# Dave here



## Dave_B (Aug 23, 2007)

Hello all. I'm in rural SW PA. Around here, Mantis religiosa (European) and Tenodera aridifolia sinensis (Chinese) are not hard to find and this is the time of year to find them. My adult son and I have found a few mostly religiosa this year. Unlike any other time I've found a mantis, I'm prepared to house them, now.

I've always been fascinated with insects. I don't ever remember a fall without several brief mantid captures, a couple of monarch caterpillar to chrysalis to butterfly transformations, and numerous other encounters as a child and as my child grew up on the same farm.

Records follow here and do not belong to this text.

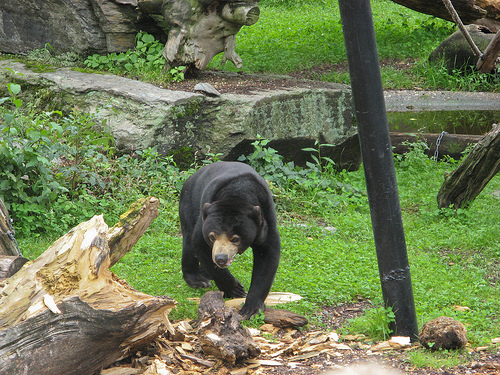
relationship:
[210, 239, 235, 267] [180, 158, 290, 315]
snout of bear cub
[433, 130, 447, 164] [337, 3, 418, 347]
chain behind pillar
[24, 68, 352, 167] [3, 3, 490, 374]
rock in enclosure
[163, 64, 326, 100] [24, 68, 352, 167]
soil on rock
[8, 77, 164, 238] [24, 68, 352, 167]
vegetation growing by rock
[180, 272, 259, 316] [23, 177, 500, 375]
paws on grass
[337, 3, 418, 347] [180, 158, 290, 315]
pillar to right of bear cub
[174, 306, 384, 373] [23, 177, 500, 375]
wood chips on grass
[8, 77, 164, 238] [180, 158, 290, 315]
vegetation behind bear cub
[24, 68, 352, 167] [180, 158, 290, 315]
rock behind bear cub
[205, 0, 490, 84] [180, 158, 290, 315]
grass behind bear cub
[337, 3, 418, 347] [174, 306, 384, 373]
pillar near wood chips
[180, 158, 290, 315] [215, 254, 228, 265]
bear cub has a nose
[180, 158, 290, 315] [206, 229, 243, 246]
bear cub has eyes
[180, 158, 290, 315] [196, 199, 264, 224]
bear cub has ears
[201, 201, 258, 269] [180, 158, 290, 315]
head of bear cub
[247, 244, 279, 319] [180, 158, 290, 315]
leg of bear cub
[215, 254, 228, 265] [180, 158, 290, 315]
nose of bear cub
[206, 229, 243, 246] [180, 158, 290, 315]
eyes of bear cub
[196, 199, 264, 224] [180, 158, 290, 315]
ears of bear cub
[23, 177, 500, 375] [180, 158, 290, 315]
grass beneath bear cub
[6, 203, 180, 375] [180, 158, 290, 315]
log next to bear cub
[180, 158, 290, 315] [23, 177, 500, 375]
bear cub on grass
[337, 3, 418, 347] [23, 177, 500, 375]
pillar sticking out of grass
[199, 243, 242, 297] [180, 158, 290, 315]
leg of bear cub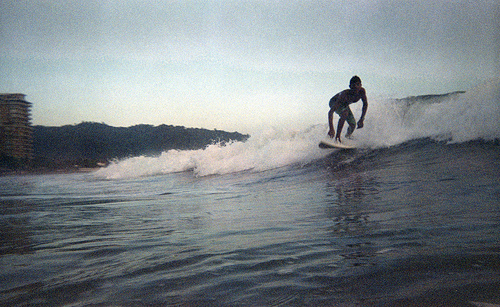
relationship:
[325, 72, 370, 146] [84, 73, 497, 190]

I've been reading the forum for a while and decided to join when I wanted to participate. We've assembled all the bits I think will be needed to keep more mantids and the ones we have are doing well and have taught us what works and what doesn't and where I need to improve something. A well organized forum like this one attracts people and becomes a great resource for learning. My thanks to the people who got this one started.


----------



## Deutschherper (Aug 23, 2007)

Welcome!



> I've been reading the forum for a while and decided to join when I wanted to participate.


That's also how I joined.


----------



## robo mantis (Aug 23, 2007)

Welcome


----------



## Rick (Aug 23, 2007)

Welcome


----------



## OGIGA (Aug 23, 2007)

Welcome, Dave!


----------



## hibiscusmile (Aug 23, 2007)

Hello and welcome to you and your son...Enjoy!


----------